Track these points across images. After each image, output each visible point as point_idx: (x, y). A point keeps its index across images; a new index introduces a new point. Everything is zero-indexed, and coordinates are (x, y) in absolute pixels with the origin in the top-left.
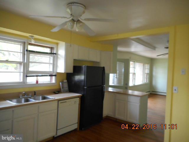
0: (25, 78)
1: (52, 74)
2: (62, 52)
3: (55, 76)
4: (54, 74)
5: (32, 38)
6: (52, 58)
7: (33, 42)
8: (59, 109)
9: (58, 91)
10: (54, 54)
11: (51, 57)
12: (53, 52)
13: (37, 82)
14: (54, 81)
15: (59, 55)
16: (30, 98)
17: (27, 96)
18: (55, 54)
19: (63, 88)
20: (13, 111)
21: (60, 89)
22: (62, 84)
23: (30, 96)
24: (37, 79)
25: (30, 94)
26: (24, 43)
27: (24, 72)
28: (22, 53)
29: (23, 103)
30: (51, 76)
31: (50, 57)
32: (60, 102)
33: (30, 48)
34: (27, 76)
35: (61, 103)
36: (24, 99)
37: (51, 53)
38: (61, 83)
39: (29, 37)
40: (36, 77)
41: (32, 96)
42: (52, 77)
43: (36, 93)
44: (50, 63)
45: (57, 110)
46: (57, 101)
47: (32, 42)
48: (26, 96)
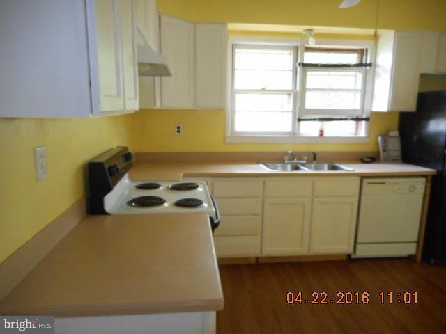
0: (297, 123)
1: (360, 117)
2: (385, 58)
3: (367, 119)
4: (364, 117)
5: (310, 35)
6: (360, 76)
7: (312, 44)
8: (363, 197)
9: (370, 158)
10: (366, 65)
11: (358, 74)
12: (364, 62)
13: (322, 133)
14: (362, 133)
15: (379, 66)
16: (303, 165)
17: (298, 160)
18: (370, 65)
19: (384, 150)
20: (264, 182)
21: (378, 153)
22: (385, 141)
23: (305, 162)
24: (322, 126)
25: (305, 158)
26: (296, 49)
27: (294, 112)
28: (293, 71)
29: (289, 170)
30: (358, 119)
31: (356, 76)
32: (366, 181)
33: (309, 58)
34: (300, 120)
35: (369, 183)
36: (292, 166)
37: (360, 65)
38: (380, 139)
39: (304, 33)
40: (319, 123)
41: (307, 162)
42: (360, 122)
43: (317, 157)
44: (355, 90)
45: (357, 199)
46: (359, 179)
47: (310, 42)
48: (296, 161)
☆ ☆ ☆ ☆ ☆
Try it :: Repeat, word for word, the lines above between the line holding "14: (54, 81)" and the line holding "32: (60, 102)", inclusive; omit everything else.

Result ::
14: (54, 81)
15: (59, 55)
16: (30, 98)
17: (27, 96)
18: (55, 54)
19: (63, 88)
20: (13, 111)
21: (60, 89)
22: (62, 84)
23: (30, 96)
24: (37, 79)
25: (30, 94)
26: (24, 43)
27: (24, 72)
28: (22, 53)
29: (23, 103)
30: (51, 76)
31: (50, 57)
32: (60, 102)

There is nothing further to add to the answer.